*** PAGE TEXT Section Begins ***

3. The federal mining claim number(s), lease number(s) or permit number(s) of all mining claims, federal or state leases or permits included in the land affected.

4. A statement that the operator will conduct reclamation as required by these rules.

R647-3-105. Project Location and Map.

The notice of intention shall include a location map and an operations map. Each map shall be plotted at a scale to accurately identify locational landmarks and operations details.

1. The general location map shall be the scale of a USGS 7.5 minute series map or equivalent (1" = 2000') and identify new or existing access roads.

2. The operations map (1" = 200' or other scale as determined necessary by the Division) shall identify:

2.11. The area to be disturbed;

2.12. The location of any existing or proposed operations including access roads, drill holes, trenches, pits, shafts, cuts, or other planned small mining activities; and

2.13. Any adjacent previous disturbance for which the operator is not responsible.

R647-3-106. Operation Plan.

The operator shall provide a brief narrative description of the proposed mining operation as part of the notice of intention. The description should include the following information:

1. A statement giving general details of the type or method of mining operations proposed, and the type of minerals to be mined;

2. Estimated width and length of any new roads to be constructed;

3. An estimate of the total number of surface acres to be disturbed by the mining operation.

*** PAGE TEXT Section Ends ***
*** RECORDED DATA Section Begins ***

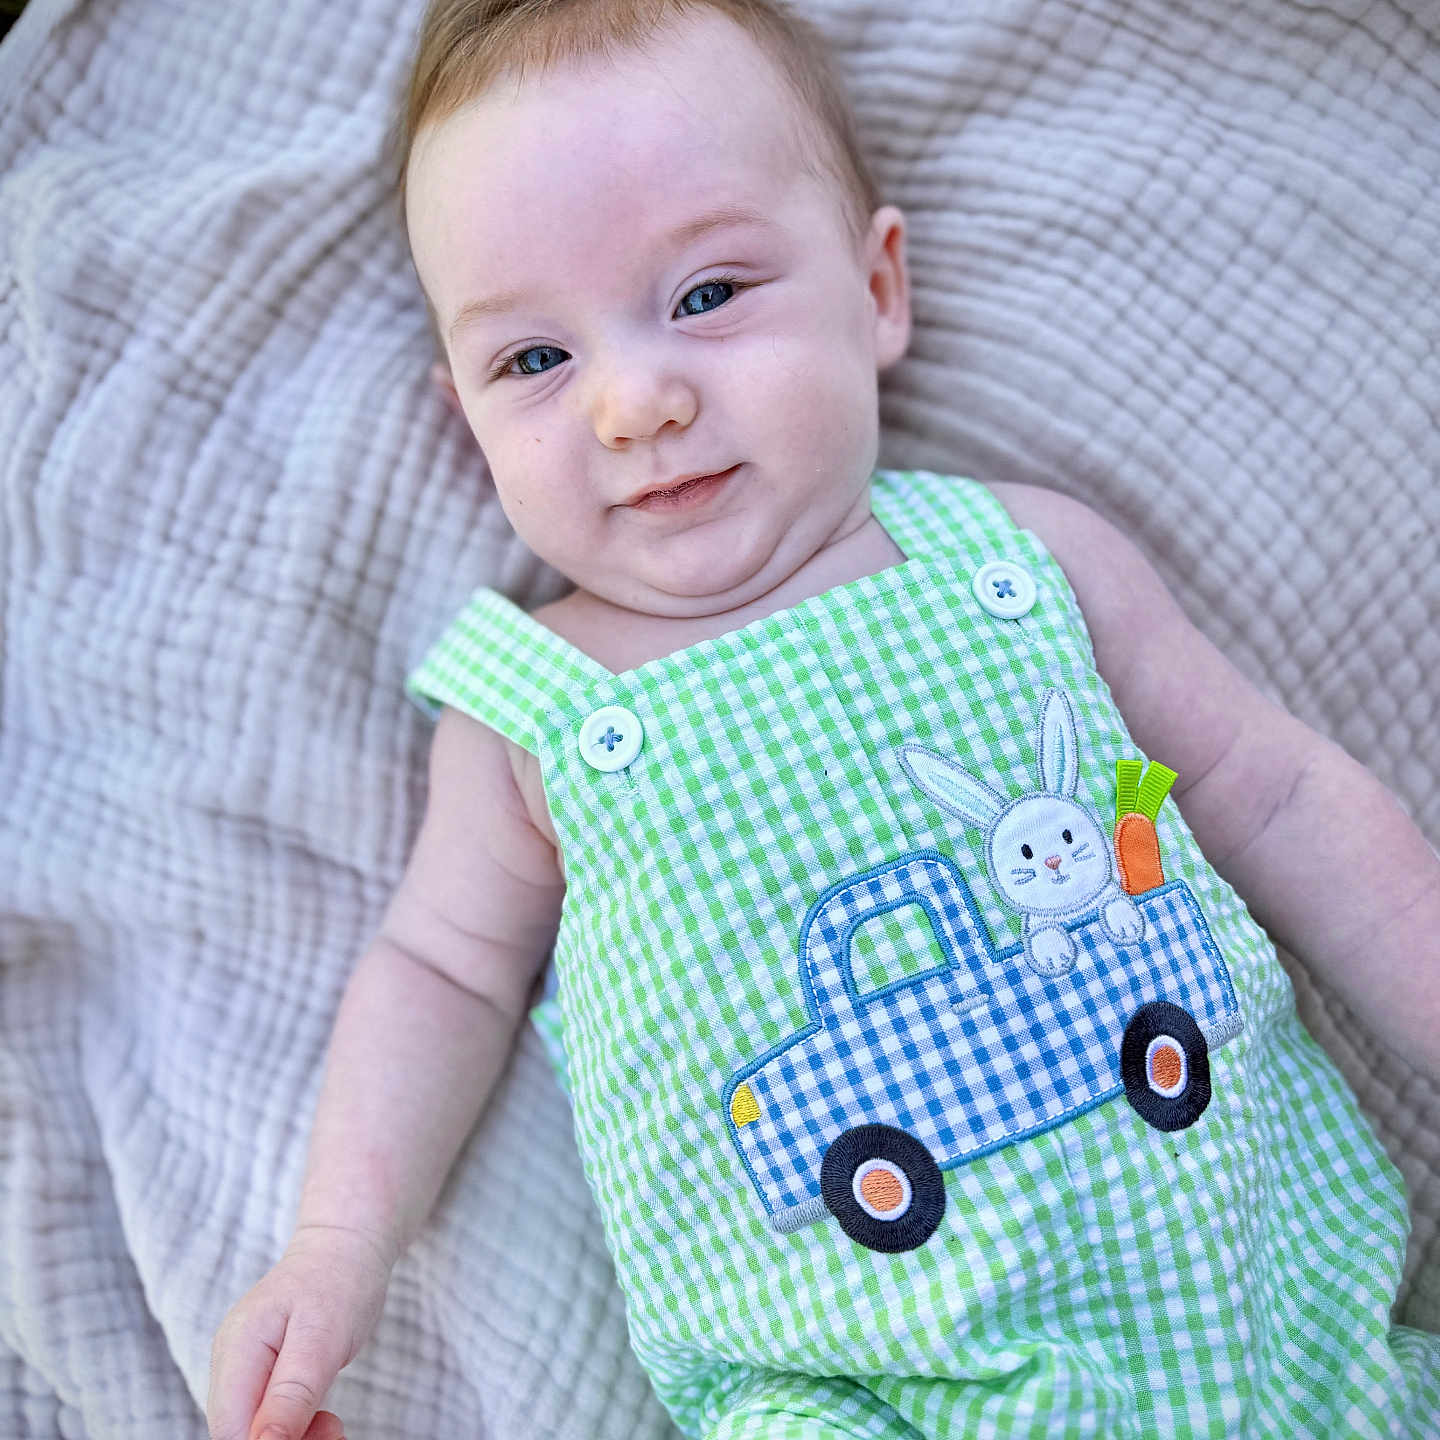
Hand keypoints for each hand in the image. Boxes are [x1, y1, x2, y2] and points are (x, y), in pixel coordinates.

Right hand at [208, 1224, 393, 1439]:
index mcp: (238, 1348)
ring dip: (292, 1439)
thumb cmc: (341, 1283)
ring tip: (333, 1425)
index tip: (321, 1436)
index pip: (230, 1429)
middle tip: (334, 1430)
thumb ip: (291, 1395)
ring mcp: (241, 1366)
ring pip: (250, 1429)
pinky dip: (293, 1427)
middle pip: (236, 1432)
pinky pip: (264, 1416)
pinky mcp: (259, 1372)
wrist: (346, 1246)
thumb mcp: (324, 1340)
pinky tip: (322, 1419)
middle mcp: (230, 1360)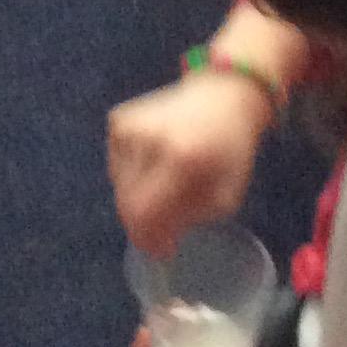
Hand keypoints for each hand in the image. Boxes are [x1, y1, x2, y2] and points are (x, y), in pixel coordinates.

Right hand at [108, 73, 267, 255]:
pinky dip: (131, 174)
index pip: (145, 212)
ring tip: (166, 185)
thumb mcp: (225, 194)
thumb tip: (157, 242)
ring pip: (119, 186)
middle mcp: (149, 140)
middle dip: (142, 223)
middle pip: (126, 202)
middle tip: (164, 227)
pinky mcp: (119, 119)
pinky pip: (116, 165)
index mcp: (182, 158)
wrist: (221, 96)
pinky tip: (154, 162)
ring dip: (138, 197)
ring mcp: (129, 126)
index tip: (160, 250)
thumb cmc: (229, 149)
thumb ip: (190, 221)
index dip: (147, 239)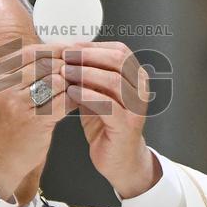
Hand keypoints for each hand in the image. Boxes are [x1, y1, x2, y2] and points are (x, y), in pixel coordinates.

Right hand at [0, 44, 75, 199]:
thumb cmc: (8, 124)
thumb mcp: (7, 92)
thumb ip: (27, 72)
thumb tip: (58, 50)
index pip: (31, 52)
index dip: (54, 49)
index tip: (70, 50)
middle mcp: (5, 88)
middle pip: (46, 64)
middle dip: (67, 65)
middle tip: (80, 68)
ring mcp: (19, 105)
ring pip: (57, 81)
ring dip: (72, 82)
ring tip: (79, 85)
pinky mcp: (35, 122)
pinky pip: (63, 102)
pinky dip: (74, 99)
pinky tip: (76, 101)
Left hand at [60, 41, 161, 197]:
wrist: (120, 160)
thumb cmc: (107, 125)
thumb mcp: (98, 94)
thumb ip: (90, 76)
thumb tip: (69, 54)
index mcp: (136, 77)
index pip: (119, 50)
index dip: (93, 46)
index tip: (70, 47)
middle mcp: (140, 89)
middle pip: (118, 60)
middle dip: (88, 56)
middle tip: (66, 57)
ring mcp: (136, 108)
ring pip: (113, 80)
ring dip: (85, 73)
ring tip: (65, 72)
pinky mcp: (126, 125)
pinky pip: (107, 105)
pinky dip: (87, 96)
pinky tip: (72, 93)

*** RECORDED DATA Section Ends ***

WHAT YOU WILL DO:
• a. In the mining rules excerpt, at what scale must the general location map be drawn?
• b. According to the mining rules excerpt, what must the operations map identify? List each thing.

ANSWERS FOR THE TASKS:
• a. The scale of a USGS 7.5 minute series map or equivalent (1" = 2000').

• b.
- The area to be disturbed
- The location of any existing or proposed operations, including access roads, drill holes, trenches, pits, shafts, cuts, or other planned small mining activities
- Any adjacent previous disturbance for which the operator is not responsible